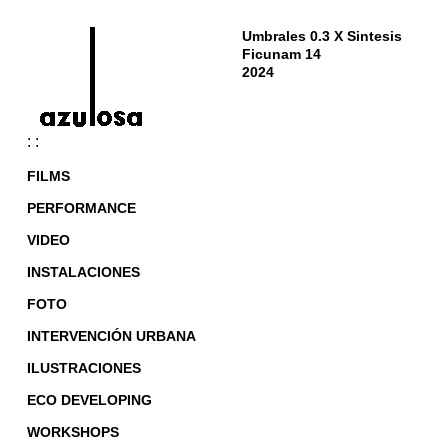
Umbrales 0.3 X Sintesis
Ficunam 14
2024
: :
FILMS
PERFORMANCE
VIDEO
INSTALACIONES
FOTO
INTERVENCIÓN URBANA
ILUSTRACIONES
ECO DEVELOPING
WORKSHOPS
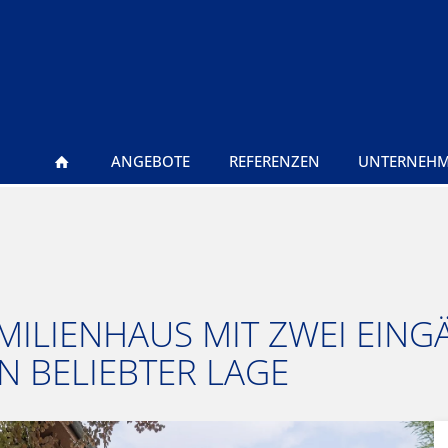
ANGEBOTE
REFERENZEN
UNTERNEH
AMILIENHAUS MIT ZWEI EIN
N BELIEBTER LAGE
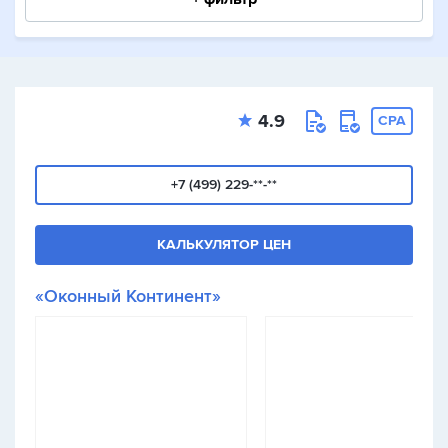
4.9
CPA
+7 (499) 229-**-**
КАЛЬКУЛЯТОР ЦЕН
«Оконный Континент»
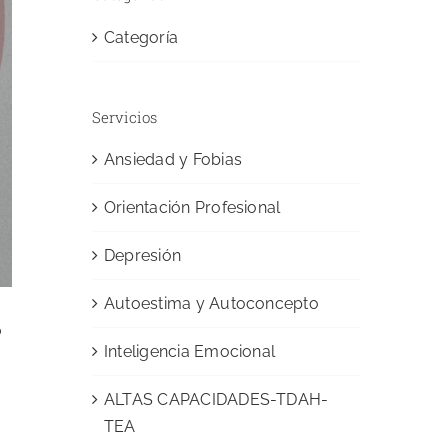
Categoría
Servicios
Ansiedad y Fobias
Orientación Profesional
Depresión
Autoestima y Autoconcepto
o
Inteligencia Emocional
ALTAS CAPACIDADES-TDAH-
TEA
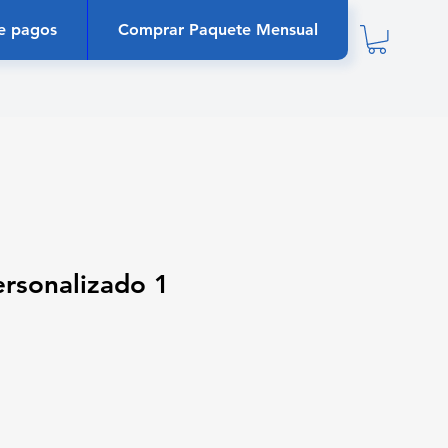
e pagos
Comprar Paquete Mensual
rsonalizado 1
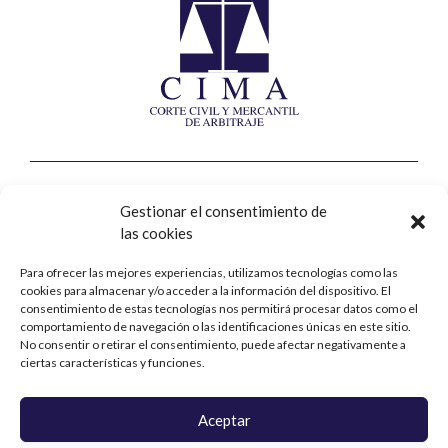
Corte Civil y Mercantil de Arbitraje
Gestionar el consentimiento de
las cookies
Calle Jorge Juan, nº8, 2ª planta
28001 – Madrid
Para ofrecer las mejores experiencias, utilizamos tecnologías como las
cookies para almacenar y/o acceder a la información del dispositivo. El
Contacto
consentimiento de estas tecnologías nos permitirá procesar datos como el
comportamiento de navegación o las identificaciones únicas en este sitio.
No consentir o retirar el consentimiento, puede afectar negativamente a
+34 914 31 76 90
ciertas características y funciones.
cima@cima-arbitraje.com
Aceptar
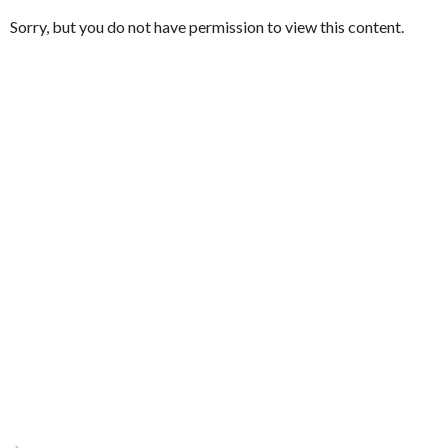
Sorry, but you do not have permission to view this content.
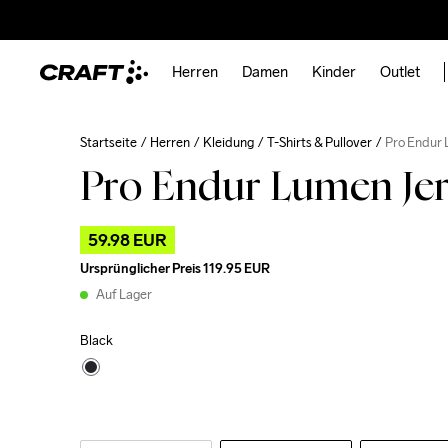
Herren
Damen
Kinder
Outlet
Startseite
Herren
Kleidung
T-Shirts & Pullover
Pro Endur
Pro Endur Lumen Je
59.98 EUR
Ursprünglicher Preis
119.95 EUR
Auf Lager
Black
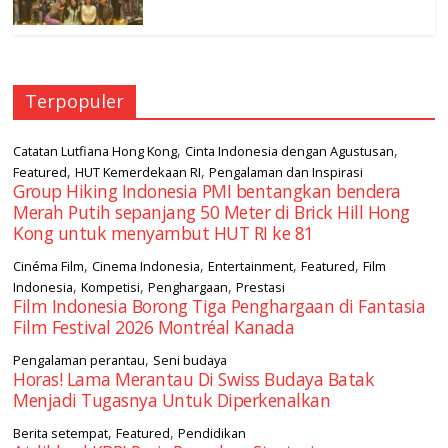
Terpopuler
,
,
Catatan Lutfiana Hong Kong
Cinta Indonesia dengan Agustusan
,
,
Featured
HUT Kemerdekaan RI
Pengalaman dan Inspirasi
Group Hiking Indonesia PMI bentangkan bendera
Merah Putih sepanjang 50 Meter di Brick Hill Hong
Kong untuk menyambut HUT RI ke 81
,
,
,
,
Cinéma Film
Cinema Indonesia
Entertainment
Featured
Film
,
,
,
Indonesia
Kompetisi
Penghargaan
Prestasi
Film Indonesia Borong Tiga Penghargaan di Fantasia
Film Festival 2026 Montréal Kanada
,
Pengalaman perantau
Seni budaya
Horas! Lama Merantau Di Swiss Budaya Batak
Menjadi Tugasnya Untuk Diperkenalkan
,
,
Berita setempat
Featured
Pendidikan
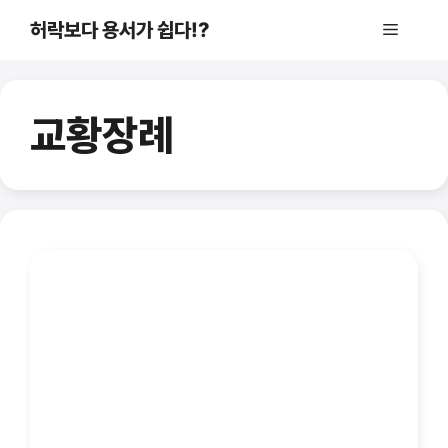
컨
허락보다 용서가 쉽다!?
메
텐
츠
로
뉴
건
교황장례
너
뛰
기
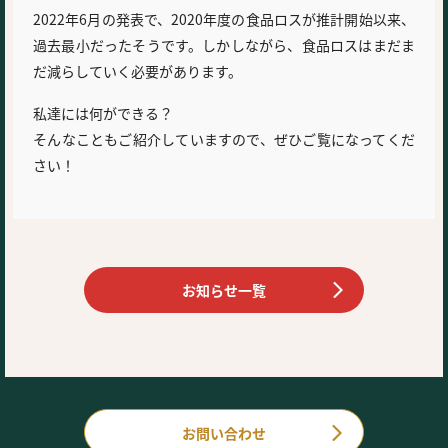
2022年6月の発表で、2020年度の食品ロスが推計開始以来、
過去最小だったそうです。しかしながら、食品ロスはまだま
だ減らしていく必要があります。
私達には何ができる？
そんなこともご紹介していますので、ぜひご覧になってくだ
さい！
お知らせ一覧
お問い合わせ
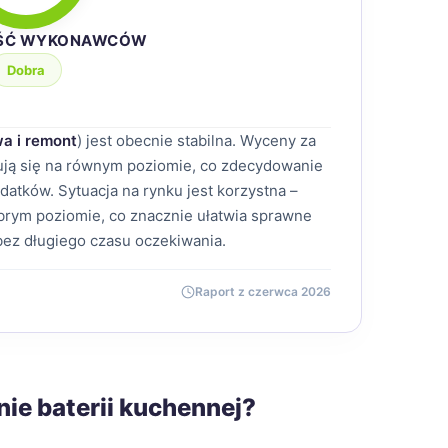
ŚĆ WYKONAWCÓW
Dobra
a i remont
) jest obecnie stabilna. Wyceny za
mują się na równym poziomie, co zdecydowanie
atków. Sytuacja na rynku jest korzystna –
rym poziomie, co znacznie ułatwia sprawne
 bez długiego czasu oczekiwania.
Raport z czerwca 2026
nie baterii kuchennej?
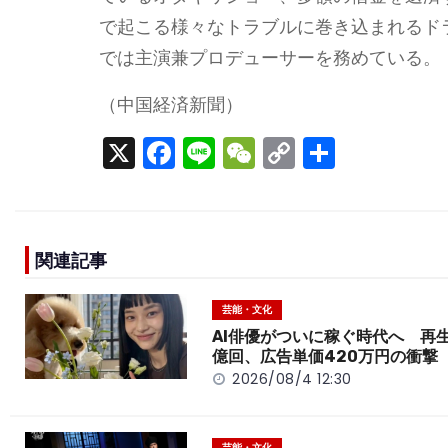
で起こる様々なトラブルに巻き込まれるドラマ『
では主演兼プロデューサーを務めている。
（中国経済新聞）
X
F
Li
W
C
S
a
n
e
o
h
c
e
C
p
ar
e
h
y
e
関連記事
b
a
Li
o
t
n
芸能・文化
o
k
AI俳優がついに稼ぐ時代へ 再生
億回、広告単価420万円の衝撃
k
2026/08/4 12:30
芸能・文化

...

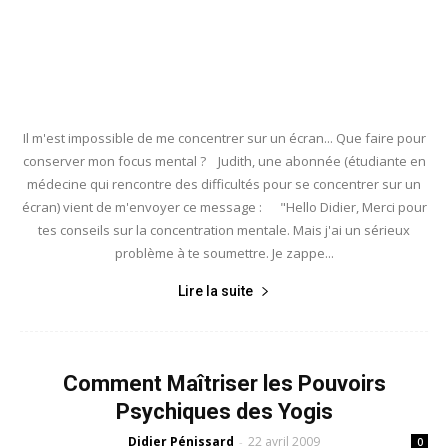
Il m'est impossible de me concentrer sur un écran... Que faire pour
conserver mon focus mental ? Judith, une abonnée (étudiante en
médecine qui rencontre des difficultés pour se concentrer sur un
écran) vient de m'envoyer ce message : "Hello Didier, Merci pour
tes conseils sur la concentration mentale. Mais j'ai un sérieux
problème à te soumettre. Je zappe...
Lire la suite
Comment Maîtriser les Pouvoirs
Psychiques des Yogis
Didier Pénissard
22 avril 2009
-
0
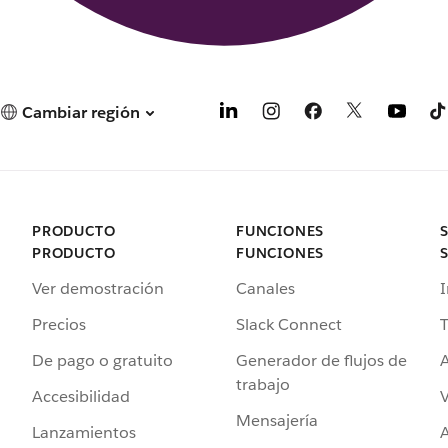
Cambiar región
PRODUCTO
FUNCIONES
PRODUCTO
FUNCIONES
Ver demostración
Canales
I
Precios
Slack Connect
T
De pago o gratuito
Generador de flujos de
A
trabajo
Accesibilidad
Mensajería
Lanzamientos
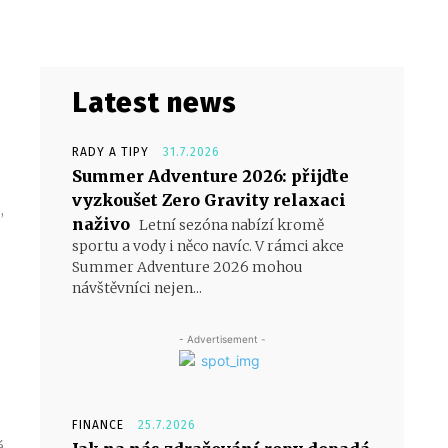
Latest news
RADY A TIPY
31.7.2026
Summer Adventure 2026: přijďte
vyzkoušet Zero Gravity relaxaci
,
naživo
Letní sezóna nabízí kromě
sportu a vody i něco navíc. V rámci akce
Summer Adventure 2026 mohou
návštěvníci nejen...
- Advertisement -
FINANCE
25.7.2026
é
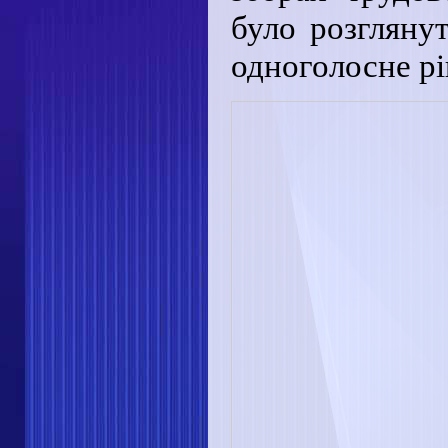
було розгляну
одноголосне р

__Task to complete__. From the line holding "návštěvníci nejen..." to the line holding "одноголосне р", both included, retype the entries above exactly and drop the pictures.

__Output of the task__.
návštěvníci nejen...
- Advertisement -
FINANCE
25.7.2026
é
було розгляну
одноголосне р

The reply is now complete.